Corrective disaster risk management
Corrective disaster risk management activities address and seek to remove or reduce disaster risks, that are already present, and which need to be managed and reduced now. Examples are the retrofitting of critical infrastructure or the relocation of exposed populations or assets.
1. This is achieved through intervening in hazard exposure and vulnerability contexts seeking to eliminate, mitigate or reduce existing risk factors, thus promoting the safety and security of affected populations, businesses, infrastructure, livelihoods and others.
UNDRR Sendai Framework Terminology on Disaster Risk Reduction (2023)
DPWH-led Philippines Seismic Risk Reduction and Resilience Project, Philippines
The metropolitan city of Manila, Philippines, is highly exposed to earthquake hazards, which combined with the vulnerability of buildings and infrastructure leads to a very high risk of loss of life, direct damage and economic losses. For example, in a scenario of a 7.2 magnitude earthquake along the West Valley Fault could result in about 48,000 fatalities and US$48 billion in economic losses.
The World Bank-funded Department of Public Works and Highways (DPWH) project, is aimed at enhancing the safety and seismic resilience of selected public buildings in Manila as well as the agency’s capacity to prepare for and respond to emergencies.

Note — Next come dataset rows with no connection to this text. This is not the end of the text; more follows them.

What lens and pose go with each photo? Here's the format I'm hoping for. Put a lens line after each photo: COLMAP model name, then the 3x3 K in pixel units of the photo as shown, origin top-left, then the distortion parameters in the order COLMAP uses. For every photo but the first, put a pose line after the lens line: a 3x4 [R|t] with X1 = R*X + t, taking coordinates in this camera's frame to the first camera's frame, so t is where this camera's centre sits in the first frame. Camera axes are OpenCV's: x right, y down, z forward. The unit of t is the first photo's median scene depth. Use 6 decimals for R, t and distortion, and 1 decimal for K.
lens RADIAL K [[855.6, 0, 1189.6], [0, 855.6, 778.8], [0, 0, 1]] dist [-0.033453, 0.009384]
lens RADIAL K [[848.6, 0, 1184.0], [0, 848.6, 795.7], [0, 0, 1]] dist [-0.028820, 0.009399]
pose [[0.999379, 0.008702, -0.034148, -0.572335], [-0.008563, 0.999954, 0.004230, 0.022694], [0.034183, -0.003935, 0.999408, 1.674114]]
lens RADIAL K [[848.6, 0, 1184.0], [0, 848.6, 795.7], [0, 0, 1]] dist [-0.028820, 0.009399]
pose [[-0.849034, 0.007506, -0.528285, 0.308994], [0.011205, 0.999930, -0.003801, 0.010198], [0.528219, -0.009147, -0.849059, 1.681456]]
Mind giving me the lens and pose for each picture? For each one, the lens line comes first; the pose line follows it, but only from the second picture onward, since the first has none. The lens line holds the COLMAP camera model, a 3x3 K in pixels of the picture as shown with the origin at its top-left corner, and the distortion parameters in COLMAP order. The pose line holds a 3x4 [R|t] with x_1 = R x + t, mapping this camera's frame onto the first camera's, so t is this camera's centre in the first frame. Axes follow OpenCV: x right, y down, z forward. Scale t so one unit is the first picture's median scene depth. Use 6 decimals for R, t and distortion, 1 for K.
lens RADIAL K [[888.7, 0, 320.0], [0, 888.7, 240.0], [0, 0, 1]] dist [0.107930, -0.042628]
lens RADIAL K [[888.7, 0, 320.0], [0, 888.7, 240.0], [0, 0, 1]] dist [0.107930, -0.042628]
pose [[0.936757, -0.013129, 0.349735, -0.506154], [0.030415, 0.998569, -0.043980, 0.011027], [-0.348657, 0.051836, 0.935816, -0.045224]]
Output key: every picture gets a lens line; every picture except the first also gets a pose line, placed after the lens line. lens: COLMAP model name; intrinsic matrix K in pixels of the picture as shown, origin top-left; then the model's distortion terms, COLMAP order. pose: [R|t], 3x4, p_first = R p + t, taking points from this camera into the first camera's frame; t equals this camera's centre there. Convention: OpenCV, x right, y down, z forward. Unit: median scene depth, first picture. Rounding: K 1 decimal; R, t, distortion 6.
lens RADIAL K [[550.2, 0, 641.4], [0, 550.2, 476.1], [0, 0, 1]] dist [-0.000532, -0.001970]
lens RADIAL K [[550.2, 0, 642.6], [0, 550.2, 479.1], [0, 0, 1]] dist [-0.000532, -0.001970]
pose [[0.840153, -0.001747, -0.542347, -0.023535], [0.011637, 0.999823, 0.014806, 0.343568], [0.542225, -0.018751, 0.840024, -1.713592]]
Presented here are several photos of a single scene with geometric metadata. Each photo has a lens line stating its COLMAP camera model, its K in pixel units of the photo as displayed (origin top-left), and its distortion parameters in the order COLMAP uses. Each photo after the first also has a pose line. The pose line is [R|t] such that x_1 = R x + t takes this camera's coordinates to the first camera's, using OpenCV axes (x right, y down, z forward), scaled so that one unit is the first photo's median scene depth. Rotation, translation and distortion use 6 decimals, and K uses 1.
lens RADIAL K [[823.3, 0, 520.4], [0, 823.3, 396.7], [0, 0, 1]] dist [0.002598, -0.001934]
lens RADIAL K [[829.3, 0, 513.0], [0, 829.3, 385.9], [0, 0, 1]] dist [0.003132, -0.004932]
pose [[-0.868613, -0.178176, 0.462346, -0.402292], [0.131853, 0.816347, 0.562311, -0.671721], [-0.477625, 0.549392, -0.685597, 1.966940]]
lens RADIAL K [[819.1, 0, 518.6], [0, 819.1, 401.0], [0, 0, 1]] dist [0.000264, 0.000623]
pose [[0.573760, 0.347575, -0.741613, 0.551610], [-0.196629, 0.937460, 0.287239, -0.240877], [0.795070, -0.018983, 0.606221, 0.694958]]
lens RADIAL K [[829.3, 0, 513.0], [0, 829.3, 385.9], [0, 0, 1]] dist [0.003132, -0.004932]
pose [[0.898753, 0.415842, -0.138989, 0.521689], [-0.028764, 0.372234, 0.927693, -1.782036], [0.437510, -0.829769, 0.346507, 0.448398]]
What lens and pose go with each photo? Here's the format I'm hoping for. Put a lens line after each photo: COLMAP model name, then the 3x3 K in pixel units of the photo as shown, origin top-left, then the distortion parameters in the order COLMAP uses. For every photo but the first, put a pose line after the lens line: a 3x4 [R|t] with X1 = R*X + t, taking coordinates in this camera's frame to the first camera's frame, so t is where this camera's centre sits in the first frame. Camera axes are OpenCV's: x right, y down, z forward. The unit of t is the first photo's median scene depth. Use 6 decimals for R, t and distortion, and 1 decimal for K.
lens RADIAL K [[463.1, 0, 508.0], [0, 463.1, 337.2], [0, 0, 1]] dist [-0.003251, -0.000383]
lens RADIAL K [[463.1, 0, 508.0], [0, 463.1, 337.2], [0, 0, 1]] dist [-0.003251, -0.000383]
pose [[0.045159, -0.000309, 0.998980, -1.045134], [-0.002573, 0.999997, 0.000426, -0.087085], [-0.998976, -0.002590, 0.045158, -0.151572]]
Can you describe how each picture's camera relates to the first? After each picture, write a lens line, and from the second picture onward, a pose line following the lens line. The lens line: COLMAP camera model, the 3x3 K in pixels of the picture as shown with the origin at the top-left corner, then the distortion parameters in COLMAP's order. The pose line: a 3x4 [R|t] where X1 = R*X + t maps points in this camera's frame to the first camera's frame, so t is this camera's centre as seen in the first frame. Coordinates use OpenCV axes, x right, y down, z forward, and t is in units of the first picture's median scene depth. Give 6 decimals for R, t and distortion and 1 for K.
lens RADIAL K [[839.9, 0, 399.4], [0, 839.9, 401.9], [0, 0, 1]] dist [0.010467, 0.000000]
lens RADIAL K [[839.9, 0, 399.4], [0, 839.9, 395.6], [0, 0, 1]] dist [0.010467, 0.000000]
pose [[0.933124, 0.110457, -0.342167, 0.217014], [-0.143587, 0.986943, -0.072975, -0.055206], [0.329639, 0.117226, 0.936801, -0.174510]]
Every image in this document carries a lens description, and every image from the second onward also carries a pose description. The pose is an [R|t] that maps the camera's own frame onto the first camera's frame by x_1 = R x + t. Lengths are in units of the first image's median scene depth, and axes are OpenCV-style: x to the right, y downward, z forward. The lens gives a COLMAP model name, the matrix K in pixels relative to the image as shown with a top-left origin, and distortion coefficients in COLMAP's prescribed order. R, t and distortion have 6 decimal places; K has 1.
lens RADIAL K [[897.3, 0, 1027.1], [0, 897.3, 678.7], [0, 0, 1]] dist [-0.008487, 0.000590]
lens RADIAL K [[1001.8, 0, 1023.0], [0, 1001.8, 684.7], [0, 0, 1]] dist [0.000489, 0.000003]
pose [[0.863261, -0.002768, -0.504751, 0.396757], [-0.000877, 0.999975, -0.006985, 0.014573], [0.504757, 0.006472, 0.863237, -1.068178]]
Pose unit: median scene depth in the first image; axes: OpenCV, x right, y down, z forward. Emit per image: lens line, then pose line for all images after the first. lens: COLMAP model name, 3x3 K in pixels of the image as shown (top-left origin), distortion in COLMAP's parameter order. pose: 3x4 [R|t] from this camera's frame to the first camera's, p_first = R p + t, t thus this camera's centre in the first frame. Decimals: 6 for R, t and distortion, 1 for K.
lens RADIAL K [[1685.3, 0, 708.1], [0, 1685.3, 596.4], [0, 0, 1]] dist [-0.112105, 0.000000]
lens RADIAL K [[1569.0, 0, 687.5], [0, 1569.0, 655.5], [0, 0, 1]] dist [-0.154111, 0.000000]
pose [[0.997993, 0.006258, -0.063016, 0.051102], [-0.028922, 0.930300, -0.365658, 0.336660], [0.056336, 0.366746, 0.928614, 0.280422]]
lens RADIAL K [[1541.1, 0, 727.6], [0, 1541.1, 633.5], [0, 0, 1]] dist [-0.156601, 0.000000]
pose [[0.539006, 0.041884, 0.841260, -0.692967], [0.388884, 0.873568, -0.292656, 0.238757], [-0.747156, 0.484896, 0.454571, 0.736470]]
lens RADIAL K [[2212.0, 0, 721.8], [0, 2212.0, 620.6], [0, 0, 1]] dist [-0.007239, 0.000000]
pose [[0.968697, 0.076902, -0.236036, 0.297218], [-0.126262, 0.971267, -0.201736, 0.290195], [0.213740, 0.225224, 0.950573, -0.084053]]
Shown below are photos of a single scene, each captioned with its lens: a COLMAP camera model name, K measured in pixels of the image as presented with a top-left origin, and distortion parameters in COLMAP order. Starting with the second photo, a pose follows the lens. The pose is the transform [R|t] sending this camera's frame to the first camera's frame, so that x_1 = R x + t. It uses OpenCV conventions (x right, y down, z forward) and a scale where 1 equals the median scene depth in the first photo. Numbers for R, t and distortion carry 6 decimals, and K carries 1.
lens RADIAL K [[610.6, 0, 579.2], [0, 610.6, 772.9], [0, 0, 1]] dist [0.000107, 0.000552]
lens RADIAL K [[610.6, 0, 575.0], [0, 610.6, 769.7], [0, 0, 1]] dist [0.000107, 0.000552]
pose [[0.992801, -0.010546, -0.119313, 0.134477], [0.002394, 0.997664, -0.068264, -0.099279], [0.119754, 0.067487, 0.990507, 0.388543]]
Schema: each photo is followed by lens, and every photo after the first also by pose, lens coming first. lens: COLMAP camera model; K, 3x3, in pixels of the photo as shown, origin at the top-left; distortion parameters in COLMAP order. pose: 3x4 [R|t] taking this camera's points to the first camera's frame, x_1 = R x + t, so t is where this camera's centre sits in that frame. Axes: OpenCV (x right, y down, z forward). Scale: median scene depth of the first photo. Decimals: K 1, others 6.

This project will improve public facilities’ resilience for multi-hazards, by retrofitting about 425 priority buildings, including schools and health centers in accordance with the most up-to-date seismic and wind loading provisions of the National Structural Code of the Philippines (NSCP), 2015. Along with reducing building damage and potential casualties, additional benefit of the scaled-up retrofitting activities is the provision of higher-skilled, labour-intensive jobs in the short to medium term, thereby broadening the capacity for retrofitting in the national construction industry.